CLASSICAL AND BEYOND

Beethoven - The Symphonies
Berlin Philharmoniker; Claudio Abbado
Deutsche Grammophon 477 5864

CD

This is Claudio Abbado’s third complete Beethoven cycle and his second with the Berlin Philharmonic Orchestra. Recorded 2000-2001, it features all the fine production and execution that listeners have come to expect from Deutsche Grammophon. It does not, however, offer anything new. It has almost all the force of Karajan’s 1963 Beethoven cycle but little else to distinguish it from that older, much loved set of renditions. Certainly the ensemble is in top form but Abbado’s vision is one of lyric clarity that doesn’t distinguish itself from among The BPO’s Beethoven recording history.


While this makes for a lukewarm reception, the five disc set is handsome and overall musically satisfying. The packaging is elegant. Most of the interpretations seem lifted from Karajan, except they lack the ferocious element that pushed Karajan’s sound over the top. The orchestral preamble to bass-baritone Thomas Quasthoff’s entry in the finale of the Ninth Symphony, for example, doesn’t have the dynamic kick that forces the listener’s ears wide open.

Conversely, anyone who considers Karajan just too brutal an interpreter will probably adore these renditions. This may be Abbado’s final shot at this symphonic cycle and his melodic strengths largely make up for his lack of tutti crunch. These performances reveal a consummate professional who has all the tools but not the genius necessary to place him among the greatest directors who’ve held the podium for Berlin’s top orchestra.

John Keillor



Mahler 10
Wiener Philharmoniker; Daniel Harding
Deutsche Grammophon 477 7347

CD

Gustav Mahler did not live to add the finishing details to the grand torso of his 10th symphony, though he had gotten as far as orchestrating the first and third movements of this five-movement work before his untimely death at the age of 50. For decades only these two movements were performed until Mahler’s widow Alma finally consented to allowing Deryck Cooke’s “performing edition” of the entire score to be performed in 1963. The edition for this recording is Cooke’s 1976 third revision, published posthumously in 1989.

Though the Vienna Philharmonic Orchestra has recorded the opening Adagio movement several times under prominent conductors (Bernstein and Abbado both considered this the only legitimate portion of the work), this is the VPO’s first recording of the complete symphony. Oddly, the familiar first movement receives on the whole the least convincing rendition. Fortunately, as the symphony progresses both orchestra and conductor rise to the occasion, hitting their stride in the waltzing fourth movement and moving sensitively through the finale to provide a touchingly expressive end to this magnificent work.

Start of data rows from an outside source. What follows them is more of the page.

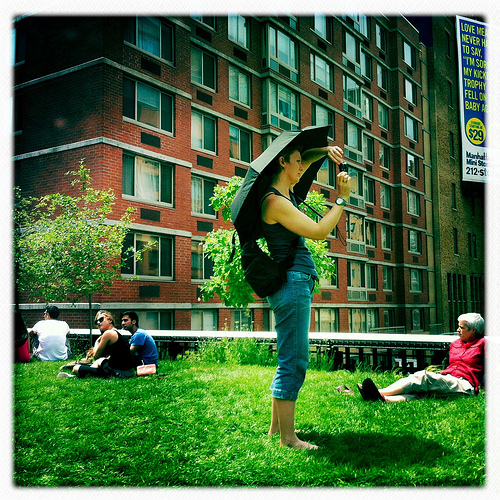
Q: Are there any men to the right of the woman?
A: Yes, there is a man to the right of the woman.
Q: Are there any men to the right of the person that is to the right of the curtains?
A: Yes, there is a man to the right of the woman.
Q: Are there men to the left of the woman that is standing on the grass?
A: No, the man is to the right of the woman.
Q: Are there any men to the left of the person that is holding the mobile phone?
A: No, the man is to the right of the woman.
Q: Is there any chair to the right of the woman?
A: No, there is a man to the right of the woman.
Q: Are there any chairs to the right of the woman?
A: No, there is a man to the right of the woman.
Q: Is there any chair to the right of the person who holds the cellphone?
A: No, there is a man to the right of the woman.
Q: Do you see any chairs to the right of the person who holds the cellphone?
A: No, there is a man to the right of the woman.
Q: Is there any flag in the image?
A: No, there are no flags.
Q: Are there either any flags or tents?
A: No, there are no flags or tents.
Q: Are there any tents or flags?
A: No, there are no flags or tents.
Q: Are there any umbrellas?
A: Yes, there is an umbrella.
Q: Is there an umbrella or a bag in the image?
A: Yes, there is an umbrella.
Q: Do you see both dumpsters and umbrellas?
A: No, there is an umbrella but no dumpsters.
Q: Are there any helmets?
A: No, there are no helmets.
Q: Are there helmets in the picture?
A: No, there are no helmets.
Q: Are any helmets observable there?
A: No, there are no helmets.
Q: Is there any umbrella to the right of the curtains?
A: Yes, there is an umbrella to the right of the curtains.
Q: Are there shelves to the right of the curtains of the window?
A: No, there is an umbrella to the right of the curtains.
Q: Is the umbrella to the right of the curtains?
A: Yes, the umbrella is to the right of the curtains.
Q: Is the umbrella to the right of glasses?
A: No, the umbrella is to the right of the curtains.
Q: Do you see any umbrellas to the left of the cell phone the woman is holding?
A: Yes, there is an umbrella to the left of the cellphone.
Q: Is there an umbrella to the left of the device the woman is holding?
A: Yes, there is an umbrella to the left of the cellphone.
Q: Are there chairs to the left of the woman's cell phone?
A: No, there is an umbrella to the left of the mobile phone.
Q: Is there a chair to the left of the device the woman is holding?
A: No, there is an umbrella to the left of the mobile phone.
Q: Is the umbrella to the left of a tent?
A: No, the umbrella is to the left of a cell phone.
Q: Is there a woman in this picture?
A: Yes, there is a woman.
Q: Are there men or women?
A: Yes, there is a woman.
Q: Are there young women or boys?
A: Yes, there is a young woman.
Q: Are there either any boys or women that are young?
A: Yes, the woman is young.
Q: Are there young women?
A: Yes, there is a young woman.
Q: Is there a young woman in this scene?
A: Yes, there is a young woman.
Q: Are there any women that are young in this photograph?
A: Yes, there is a young woman.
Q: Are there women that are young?
A: Yes, there is a woman that is young.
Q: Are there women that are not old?
A: Yes, there is an young woman.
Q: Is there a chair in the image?
A: No, there are no chairs.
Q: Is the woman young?
A: Yes, the woman is young.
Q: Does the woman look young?
A: Yes, the woman is young.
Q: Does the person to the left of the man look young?
A: Yes, the woman is young.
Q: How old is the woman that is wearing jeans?
A: The woman is young.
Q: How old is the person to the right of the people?
A: The woman is young.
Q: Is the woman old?
A: No, the woman is young.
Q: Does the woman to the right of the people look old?
A: No, the woman is young.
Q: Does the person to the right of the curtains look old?
A: No, the woman is young.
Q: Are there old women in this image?
A: No, there is a woman but she is young.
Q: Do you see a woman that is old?
A: No, there is a woman but she is young.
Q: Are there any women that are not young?
A: No, there is a woman but she is young.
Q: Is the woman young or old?
A: The woman is young.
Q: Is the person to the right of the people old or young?
A: The woman is young.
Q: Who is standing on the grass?
A: The woman is standing on the grass.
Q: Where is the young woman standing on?
A: The woman is standing on the grass.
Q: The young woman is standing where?
A: The woman is standing on the grass.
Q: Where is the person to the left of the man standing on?
A: The woman is standing on the grass.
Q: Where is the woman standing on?
A: The woman is standing on the grass.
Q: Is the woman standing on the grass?
A: Yes, the woman is standing on the grass.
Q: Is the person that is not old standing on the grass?
A: Yes, the woman is standing on the grass.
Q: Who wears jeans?
A: The woman wears jeans.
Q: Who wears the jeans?
A: The woman wears jeans.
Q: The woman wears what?
A: The woman wears jeans.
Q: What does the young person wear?
A: The woman wears jeans.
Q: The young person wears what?
A: The woman wears jeans.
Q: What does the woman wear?
A: The woman wears jeans.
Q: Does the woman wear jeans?
A: Yes, the woman wears jeans.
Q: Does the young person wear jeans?
A: Yes, the woman wears jeans.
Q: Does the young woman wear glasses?
A: No, the woman wears jeans.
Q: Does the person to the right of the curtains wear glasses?
A: No, the woman wears jeans.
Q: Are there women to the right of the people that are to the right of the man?
A: Yes, there is a woman to the right of the people.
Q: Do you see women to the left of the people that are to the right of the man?
A: No, the woman is to the right of the people.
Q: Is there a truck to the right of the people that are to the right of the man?
A: No, there is a woman to the right of the people.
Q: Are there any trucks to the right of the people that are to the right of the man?
A: No, there is a woman to the right of the people.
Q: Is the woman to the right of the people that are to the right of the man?
A: Yes, the woman is to the right of the people.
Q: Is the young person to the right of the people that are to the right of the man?
A: Yes, the woman is to the right of the people.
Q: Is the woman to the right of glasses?
A: No, the woman is to the right of the people.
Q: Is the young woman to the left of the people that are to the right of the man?
A: No, the woman is to the right of the people.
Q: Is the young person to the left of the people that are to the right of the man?
A: No, the woman is to the right of the people.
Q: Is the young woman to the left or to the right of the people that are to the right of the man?
A: The woman is to the right of the people.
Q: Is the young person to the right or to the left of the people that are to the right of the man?
A: The woman is to the right of the people.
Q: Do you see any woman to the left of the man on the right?
A: Yes, there is a woman to the left of the man.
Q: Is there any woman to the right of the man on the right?
A: No, the woman is to the left of the man.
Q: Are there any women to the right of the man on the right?
A: No, the woman is to the left of the man.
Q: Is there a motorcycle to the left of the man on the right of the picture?
A: No, there is a woman to the left of the man.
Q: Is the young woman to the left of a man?
A: Yes, the woman is to the left of a man.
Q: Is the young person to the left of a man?
A: Yes, the woman is to the left of a man.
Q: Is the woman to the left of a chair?
A: No, the woman is to the left of a man.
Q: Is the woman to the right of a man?
A: No, the woman is to the left of a man.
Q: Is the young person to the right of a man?
A: No, the woman is to the left of a man.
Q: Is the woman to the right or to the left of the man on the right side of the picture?
A: The woman is to the left of the man.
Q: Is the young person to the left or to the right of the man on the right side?
A: The woman is to the left of the man.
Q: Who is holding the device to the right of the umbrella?
A: The woman is holding the cell phone.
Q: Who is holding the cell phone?
A: The woman is holding the cell phone.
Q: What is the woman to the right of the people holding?
A: The woman is holding the mobile phone.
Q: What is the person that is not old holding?
A: The woman is holding the mobile phone.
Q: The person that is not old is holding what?
A: The woman is holding the mobile phone.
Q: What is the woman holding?
A: The woman is holding the mobile phone.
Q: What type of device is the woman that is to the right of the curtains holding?
A: The woman is holding the cell phone.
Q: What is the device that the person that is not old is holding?
A: The device is a cell phone.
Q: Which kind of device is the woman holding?
A: The woman is holding the cell phone.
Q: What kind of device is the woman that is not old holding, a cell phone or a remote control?
A: The woman is holding a cell phone.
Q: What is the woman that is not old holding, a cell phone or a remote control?
A: The woman is holding a cell phone.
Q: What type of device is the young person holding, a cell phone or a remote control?
A: The woman is holding a cell phone.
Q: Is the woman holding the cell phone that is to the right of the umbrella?
A: Yes, the woman is holding the cell phone.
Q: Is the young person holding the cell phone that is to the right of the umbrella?
A: Yes, the woman is holding the cell phone.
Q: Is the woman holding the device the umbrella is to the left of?
A: Yes, the woman is holding the cell phone.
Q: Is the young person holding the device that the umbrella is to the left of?
A: Yes, the woman is holding the cell phone.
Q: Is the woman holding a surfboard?
A: No, the woman is holding the cell phone.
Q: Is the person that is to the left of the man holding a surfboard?
A: No, the woman is holding the cell phone.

Album and booklet are festooned with a half dozen fashion shots of the intense young maestro Daniel Harding (Sir Simon Rattle’s most prominent protégé) but nary a one of the composer. As this is Harding’s debut appearance on the exclusive DG label it appears that no expense has been spared to provide a proper studio realization of the work. Recorded on-site in the Großer Saal of the Musikverein, this disc boasts much finer acoustics than DG’s recent string of meretricious live recordings.